Comment se passera l’accompagnement des quelques projets sélectionnés ?
Christophe Lienard. L’Action Tank, qui encadre la démarche, est présidé par Olivier Roussat, le directeur général du Groupe et est composé de deux à trois patrons de chaque Métier du groupe. Ils seront d’ailleurs les « Executive Sponsors » des projets sélectionnés. .Nous sommes enfin accompagnés par des conseillers internes et externes pour durcir les projets dans la phase de maturation. Axeleo par exemple a été l’un de nos partenaires précédemment [les partenaires pour le programme actuel sont en cours de sélection, NDLR].

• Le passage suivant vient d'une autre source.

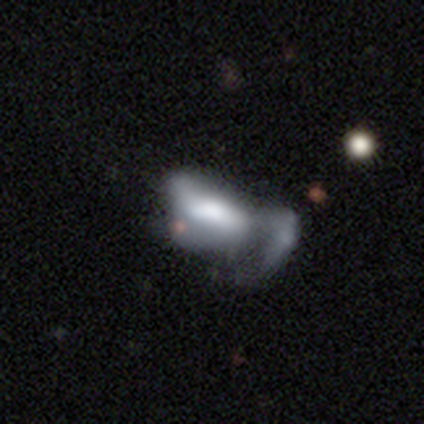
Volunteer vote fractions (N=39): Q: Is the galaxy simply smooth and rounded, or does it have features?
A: featured or disk — 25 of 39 (64%).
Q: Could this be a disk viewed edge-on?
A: no — 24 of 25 (96%).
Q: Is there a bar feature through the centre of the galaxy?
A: no — 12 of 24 (50%).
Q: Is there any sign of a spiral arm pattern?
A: no — 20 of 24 (83%).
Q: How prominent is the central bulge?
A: none — 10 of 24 (42%).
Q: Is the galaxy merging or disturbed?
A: major disturbance — 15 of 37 (41%, tied with merger).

Premier sponsor de la démarche d’innovation chez Bouygues…
Olivier Roussat, directeur général du Groupe
« La confrontation permanente à des défis de toute nature constitue un terrain propice pour faire naître chez les collaborateurs des idées de business en marge de nos activités principales.
Aussi, afin de bénéficier en mode agile d’un développement d’activités commerciales complémentaires à nos métiers associées à ces nouvelles idées, le groupe encourage et facilite une dynamique intrapreneuriale, en profitant notamment des synergies entre ses métiers. »
Qu’est-ce qui est complexe finalement dans le montage de tels projets ?
Christophe Lienard. La partie génération d’idées n’est pas si compliquée, on arrive à générer facilement de nouvelles idées, y compris disruptives. Par contre, faire vivre un projet disruptif dans un grand groupe structuré comme le nôtre est beaucoup plus difficile…
Pour quelles raisons ?
Christophe Lienard. Dans l’entreprise, et ce n’est pas particulier à Bouygues, la population est composée d’opérationnels qui ont réussi brillamment dans leurs métiers à tous les niveaux (on pourrait les appeler « Optimize The Core »). A l’autre extrême, l’on trouve des profils très créatifs et agiles qui, selon une étude américaine, correspondraient à 2,5 % environ des collaborateurs. Ces deux populations ne se comprennent pas toujours… Au milieu, il existe une troisième catégorie d’individus que l’on appellerait « Reshape the Core Business », capable d’échanger avec tous et, en quelque sorte, qui ont le bon profil pour être des patrons de l’innovation…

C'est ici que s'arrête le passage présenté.